## TASK PROMPT
For each entry, return the text exactly and omit any image.

Dataset entries
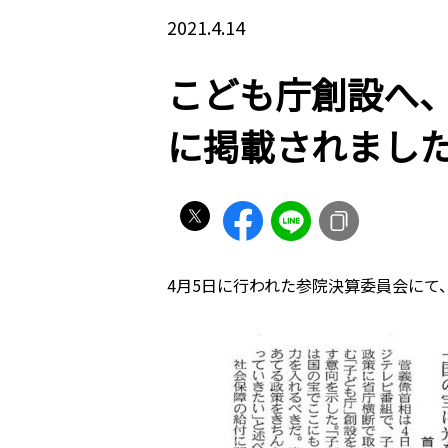
2021.4.14
こども庁創設へ
に掲載されまし
4月5日に行われた参院決算委員会に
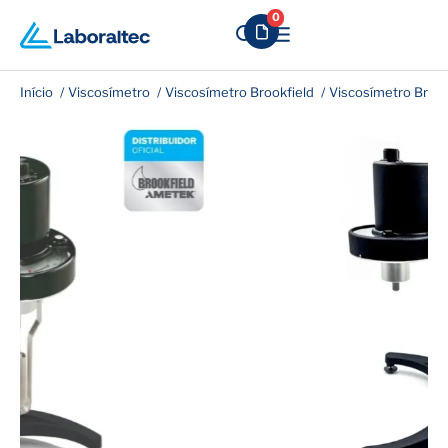
0
Início
Viscosímetro
Viscosímetro Brookfield
Viscosímetro Brook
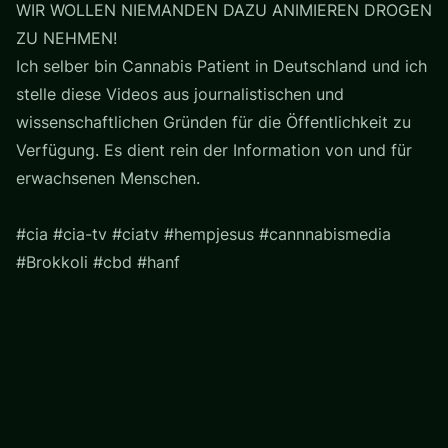
WIR WOLLEN NIEMANDEN DAZU ANIMIEREN DROGEN
ZU NEHMEN!
Ich selber bin Cannabis Patient in Deutschland und ich
stelle diese Videos aus journalistischen und
wissenschaftlichen Gründen für die Öffentlichkeit zu
Verfügung. Es dient rein der Information von und für
erwachsenen Menschen.
#cia #cia-tv #ciatv #hempjesus #cannnabismedia
#Brokkoli #cbd #hanf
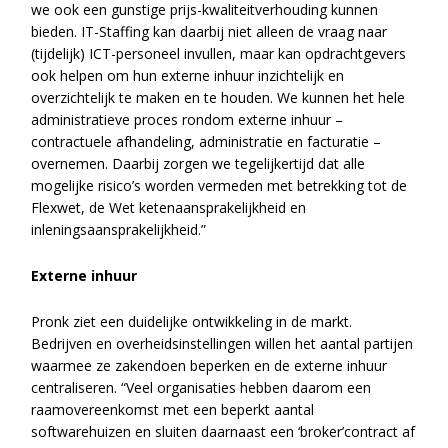
we ook een gunstige prijs-kwaliteitverhouding kunnen
bieden. IT-Staffing kan daarbij niet alleen de vraag naar
(tijdelijk) ICT-personeel invullen, maar kan opdrachtgevers
ook helpen om hun externe inhuur inzichtelijk en
overzichtelijk te maken en te houden. We kunnen het hele
administratieve proces rondom externe inhuur –
contractuele afhandeling, administratie en facturatie –
overnemen. Daarbij zorgen we tegelijkertijd dat alle
mogelijke risico’s worden vermeden met betrekking tot de
Flexwet, de Wet ketenaansprakelijkheid en
inleningsaansprakelijkheid.”
Externe inhuur
Pronk ziet een duidelijke ontwikkeling in de markt.
Bedrijven en overheidsinstellingen willen het aantal partijen
waarmee ze zakendoen beperken en de externe inhuur
centraliseren. “Veel organisaties hebben daarom een
raamovereenkomst met een beperkt aantal
softwarehuizen en sluiten daarnaast een ‘broker’contract af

## WRITTEN SOLUTION
2021.4.14
こども庁創設へ
に掲載されまし
4月5日に行われた参院決算委員会に
0
Início
Viscosímetro
Viscosímetro Brookfield
Viscosímetro Brook
WIR WOLLEN NIEMANDEN DAZU ANIMIEREN DROGEN
ZU NEHMEN!
Ich selber bin Cannabis Patient in Deutschland und ich
stelle diese Videos aus journalistischen und
wissenschaftlichen Gründen für die Öffentlichkeit zu
Verfügung. Es dient rein der Information von und für
erwachsenen Menschen.
#cia #cia-tv #ciatv #hempjesus #cannnabismedia
#Brokkoli #cbd #hanf
we ook een gunstige prijs-kwaliteitverhouding kunnen
bieden. IT-Staffing kan daarbij niet alleen de vraag naar
(tijdelijk) ICT-personeel invullen, maar kan opdrachtgevers
ook helpen om hun externe inhuur inzichtelijk en
overzichtelijk te maken en te houden. We kunnen het hele
administratieve proces rondom externe inhuur –
contractuele afhandeling, administratie en facturatie –
overnemen. Daarbij zorgen we tegelijkertijd dat alle
mogelijke risico’s worden vermeden met betrekking tot de
Flexwet, de Wet ketenaansprakelijkheid en
inleningsaansprakelijkheid.”
Externe inhuur
Pronk ziet een duidelijke ontwikkeling in de markt.
Bedrijven en overheidsinstellingen willen het aantal partijen
waarmee ze zakendoen beperken en de externe inhuur
centraliseren. “Veel organisaties hebben daarom een
raamovereenkomst met een beperkt aantal
softwarehuizen en sluiten daarnaast een ‘broker’contract af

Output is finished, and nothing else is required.